_Selected excerpt_
▶
Kimberley Rock Art

Kimberley rock art is arguably some of the world’s oldest, with evidence suggesting the earliest occupation in the region dates back 50,000 to 60,000 years ago.

Rock paintings can provide information about how and when people arrived, about the environment at the time, how they lived and adjusted to changing climatic conditions, and something of their beliefs.

Understanding Kimberley rock art is an ongoing academic effort that started with the discovery of the Wanjina paintings in the 1830s and continues today through our research program and working with aboriginal communities.


Rock Art Styles

There is a diverse range of rock art present in the Kimberley. This large variety of styles and sites reflects the cultural and artistic development in the region and can be understood to move through distinct Epochs as described in Grahame Walsh’s Rock Art sequence (published 1994) and the more recent Rock Art styles

The most famous of these are the Wanjina and Gwion periods.
◀
_Task requirements_
A) Retype the Kimberley rock art text precisely, taking everything from "Rock paintings can" down to "with aboriginal communities.".
B) According to the Kimberley rock art text, what can rock paintings provide information about? List every item it names.
The material that follows is separate from the Kimberley rock art text above.

_Excerpted records_
▶
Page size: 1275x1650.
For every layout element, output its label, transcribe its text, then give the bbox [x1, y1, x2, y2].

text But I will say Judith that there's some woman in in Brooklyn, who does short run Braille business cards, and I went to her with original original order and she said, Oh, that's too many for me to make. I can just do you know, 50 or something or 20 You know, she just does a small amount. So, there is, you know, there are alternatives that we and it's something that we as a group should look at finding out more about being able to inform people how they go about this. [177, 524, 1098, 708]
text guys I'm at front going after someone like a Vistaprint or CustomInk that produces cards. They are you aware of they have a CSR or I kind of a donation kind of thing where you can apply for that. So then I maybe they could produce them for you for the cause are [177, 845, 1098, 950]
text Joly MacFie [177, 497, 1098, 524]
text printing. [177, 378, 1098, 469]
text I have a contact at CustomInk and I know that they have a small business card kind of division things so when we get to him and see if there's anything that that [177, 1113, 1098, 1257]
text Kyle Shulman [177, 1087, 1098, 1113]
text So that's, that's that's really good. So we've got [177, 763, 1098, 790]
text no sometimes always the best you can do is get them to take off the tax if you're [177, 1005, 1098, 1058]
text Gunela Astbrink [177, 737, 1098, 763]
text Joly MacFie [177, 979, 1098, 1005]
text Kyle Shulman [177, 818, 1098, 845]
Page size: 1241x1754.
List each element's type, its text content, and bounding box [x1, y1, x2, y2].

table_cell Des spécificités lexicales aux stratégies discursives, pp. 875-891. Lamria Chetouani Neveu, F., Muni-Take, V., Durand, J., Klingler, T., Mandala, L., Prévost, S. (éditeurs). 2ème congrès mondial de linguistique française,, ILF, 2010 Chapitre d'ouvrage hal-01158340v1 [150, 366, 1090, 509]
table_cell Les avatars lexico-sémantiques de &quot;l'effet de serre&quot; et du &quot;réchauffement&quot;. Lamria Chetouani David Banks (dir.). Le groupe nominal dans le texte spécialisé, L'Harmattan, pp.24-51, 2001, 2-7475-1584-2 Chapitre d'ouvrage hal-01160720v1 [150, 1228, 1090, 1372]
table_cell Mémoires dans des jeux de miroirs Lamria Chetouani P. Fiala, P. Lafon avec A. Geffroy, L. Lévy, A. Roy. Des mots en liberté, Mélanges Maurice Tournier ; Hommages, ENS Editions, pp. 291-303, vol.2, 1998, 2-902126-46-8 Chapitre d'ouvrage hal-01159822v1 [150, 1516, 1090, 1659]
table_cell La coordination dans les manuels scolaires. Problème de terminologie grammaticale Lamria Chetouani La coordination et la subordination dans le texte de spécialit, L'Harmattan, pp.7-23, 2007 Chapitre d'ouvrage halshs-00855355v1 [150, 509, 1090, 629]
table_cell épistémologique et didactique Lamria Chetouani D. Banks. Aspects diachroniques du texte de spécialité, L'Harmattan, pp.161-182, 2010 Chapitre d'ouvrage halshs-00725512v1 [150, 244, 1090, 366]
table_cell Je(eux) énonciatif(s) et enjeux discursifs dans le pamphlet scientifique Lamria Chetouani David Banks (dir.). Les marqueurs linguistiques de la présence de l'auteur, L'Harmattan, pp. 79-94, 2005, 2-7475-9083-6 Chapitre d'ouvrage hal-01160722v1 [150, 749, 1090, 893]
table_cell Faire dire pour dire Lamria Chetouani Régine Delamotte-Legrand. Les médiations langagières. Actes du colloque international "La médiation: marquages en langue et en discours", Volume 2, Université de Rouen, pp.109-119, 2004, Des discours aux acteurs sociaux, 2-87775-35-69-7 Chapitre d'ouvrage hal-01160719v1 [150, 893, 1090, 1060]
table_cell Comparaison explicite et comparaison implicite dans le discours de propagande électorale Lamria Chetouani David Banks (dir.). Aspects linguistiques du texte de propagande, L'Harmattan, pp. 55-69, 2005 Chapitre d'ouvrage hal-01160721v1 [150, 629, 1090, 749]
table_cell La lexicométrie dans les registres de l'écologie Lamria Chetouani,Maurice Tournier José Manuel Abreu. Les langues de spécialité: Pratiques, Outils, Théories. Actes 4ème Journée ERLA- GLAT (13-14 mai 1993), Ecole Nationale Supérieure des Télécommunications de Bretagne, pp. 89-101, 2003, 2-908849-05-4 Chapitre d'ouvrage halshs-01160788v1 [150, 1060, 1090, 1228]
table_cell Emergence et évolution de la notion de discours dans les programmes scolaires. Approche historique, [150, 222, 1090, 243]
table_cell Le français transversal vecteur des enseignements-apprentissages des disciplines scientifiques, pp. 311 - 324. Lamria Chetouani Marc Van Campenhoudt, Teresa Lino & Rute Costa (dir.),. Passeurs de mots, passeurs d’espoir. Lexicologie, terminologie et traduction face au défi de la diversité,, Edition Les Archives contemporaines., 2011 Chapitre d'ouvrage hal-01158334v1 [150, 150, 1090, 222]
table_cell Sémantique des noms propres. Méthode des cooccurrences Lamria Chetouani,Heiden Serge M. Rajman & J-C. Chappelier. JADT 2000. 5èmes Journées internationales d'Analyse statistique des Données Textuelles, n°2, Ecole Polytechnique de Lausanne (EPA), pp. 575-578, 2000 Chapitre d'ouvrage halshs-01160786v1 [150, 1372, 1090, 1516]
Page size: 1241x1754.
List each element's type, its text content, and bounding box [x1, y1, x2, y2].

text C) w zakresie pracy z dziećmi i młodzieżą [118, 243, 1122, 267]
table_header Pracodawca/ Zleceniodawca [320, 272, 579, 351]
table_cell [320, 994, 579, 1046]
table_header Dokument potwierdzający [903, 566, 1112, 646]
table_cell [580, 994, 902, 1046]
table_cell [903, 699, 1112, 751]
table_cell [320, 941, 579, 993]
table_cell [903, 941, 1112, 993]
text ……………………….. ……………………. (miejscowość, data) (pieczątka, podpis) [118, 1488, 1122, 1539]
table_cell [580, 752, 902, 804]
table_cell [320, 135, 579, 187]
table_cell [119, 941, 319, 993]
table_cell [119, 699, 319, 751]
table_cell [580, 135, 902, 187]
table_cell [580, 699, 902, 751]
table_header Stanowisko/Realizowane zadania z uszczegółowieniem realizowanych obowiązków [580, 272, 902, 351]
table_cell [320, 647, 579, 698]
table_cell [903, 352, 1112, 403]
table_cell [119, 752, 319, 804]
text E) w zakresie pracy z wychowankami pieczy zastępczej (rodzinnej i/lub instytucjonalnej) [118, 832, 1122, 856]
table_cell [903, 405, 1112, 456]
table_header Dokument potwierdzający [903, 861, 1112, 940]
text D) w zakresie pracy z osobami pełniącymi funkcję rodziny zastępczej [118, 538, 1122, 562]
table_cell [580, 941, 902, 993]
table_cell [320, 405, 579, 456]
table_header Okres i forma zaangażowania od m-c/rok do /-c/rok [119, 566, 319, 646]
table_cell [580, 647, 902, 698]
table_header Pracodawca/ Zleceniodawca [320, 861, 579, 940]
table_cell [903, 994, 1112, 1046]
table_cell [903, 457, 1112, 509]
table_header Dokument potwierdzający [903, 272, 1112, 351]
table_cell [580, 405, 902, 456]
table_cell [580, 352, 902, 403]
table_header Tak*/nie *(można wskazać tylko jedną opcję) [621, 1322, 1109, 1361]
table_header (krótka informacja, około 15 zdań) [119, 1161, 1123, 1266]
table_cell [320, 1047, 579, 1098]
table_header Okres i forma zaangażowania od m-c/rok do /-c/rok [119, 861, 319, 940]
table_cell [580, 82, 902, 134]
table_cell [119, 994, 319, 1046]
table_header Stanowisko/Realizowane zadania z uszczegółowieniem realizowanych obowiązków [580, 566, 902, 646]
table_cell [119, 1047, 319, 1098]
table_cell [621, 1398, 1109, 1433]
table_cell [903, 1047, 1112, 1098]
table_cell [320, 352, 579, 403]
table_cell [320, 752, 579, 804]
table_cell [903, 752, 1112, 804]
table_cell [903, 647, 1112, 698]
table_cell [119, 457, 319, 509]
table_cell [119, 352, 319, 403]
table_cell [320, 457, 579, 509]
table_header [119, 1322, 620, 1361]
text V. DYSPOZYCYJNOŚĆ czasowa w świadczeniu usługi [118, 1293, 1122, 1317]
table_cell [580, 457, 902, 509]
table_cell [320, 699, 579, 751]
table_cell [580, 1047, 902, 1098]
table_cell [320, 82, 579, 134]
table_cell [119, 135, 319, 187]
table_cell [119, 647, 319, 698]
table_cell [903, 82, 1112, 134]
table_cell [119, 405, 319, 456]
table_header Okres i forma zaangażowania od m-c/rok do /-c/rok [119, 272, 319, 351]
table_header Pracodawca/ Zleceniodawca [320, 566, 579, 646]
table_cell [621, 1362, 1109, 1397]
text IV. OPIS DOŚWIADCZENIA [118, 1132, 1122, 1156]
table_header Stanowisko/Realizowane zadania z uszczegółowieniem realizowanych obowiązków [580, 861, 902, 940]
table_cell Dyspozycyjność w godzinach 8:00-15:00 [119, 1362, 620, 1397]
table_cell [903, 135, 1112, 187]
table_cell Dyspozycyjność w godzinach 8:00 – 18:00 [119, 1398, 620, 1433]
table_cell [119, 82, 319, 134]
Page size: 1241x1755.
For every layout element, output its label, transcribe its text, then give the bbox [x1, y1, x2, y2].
◀
_Solutions by task_
A)
Rock paintings can provide information about how and when people arrived, about the environment at the time, how they lived and adjusted to changing climatic conditions, and something of their beliefs.

Understanding Kimberley rock art is an ongoing academic effort that started with the discovery of the Wanjina paintings in the 1830s and continues today through our research program and working with aboriginal communities.

B)
- How and when people arrived
- The environment at the time
- How they lived and adjusted to changing climatic conditions
- Something of their beliefs